The team is all charisma; Riebl and Harry James Angus (lead trumpeter) share the role of frontman, each with his own distinct vibe letting you recognise who’s leading with your eyes closed. Plenty of fronting time is also given to the other core members of the band - long, jammy instrumentals are a strong staple of any good Empire song and the audience were treated to several high quality, durational jazzy solos by the musicians. This is really at the foundation of The Cat Empire’s party vibe - the audience recognises the tracks they know and love, but the real fun lies in the incredible, often improvisational, jam sessions that get the whole crowd moving.

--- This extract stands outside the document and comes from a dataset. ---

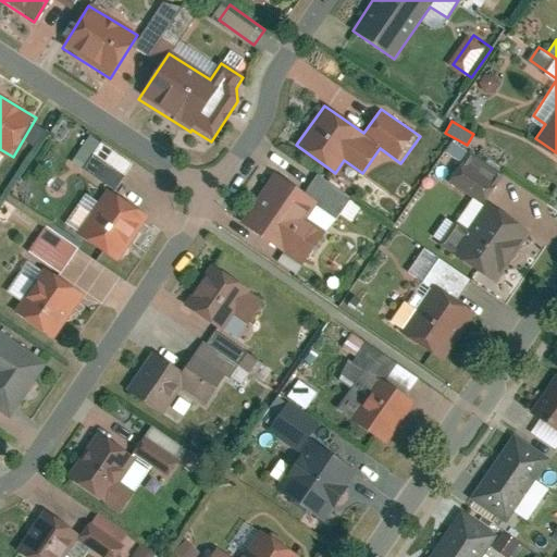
[(499,172),(453,141),(448,148),(463,158),(448,182),(470,196),(455,219),(444,212),(428,238),(494,282),(524,235),(478,205),(499,172)]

The tour announcement boasts that The Cat Empire sell more tickets annually than any other Aussie band and you can see the evidence in how broad an appeal they have by the crowd they’ve attracted. The all ages gig was well and truly all ages, with plenty of cat ear-wearing families present. Among the youngest in the crowd was Marcus - a leukaemia patient who’d been let out of the hospital for the night to attend the gig -  who Riebl acknowledged at the halfway mark, pausing to dedicate Two Shoes to the fan. When the show was done, and the band well gone, the entire audience stopped unprompted to cheer the waving Marcus when they spotted him up on the balcony; a sweet moment that hopefully topped off an already excellent night for the young punter.

When Hello was absent from the main set, this reviewer wondered if maybe the band had shelved their breakthrough track, but of course they squeezed it into the encore alongside Brighter Than Gold and the show-ending The Chariot. The Cat Empire are a band who are so good live you should definitely find space for them on your gig bucket list.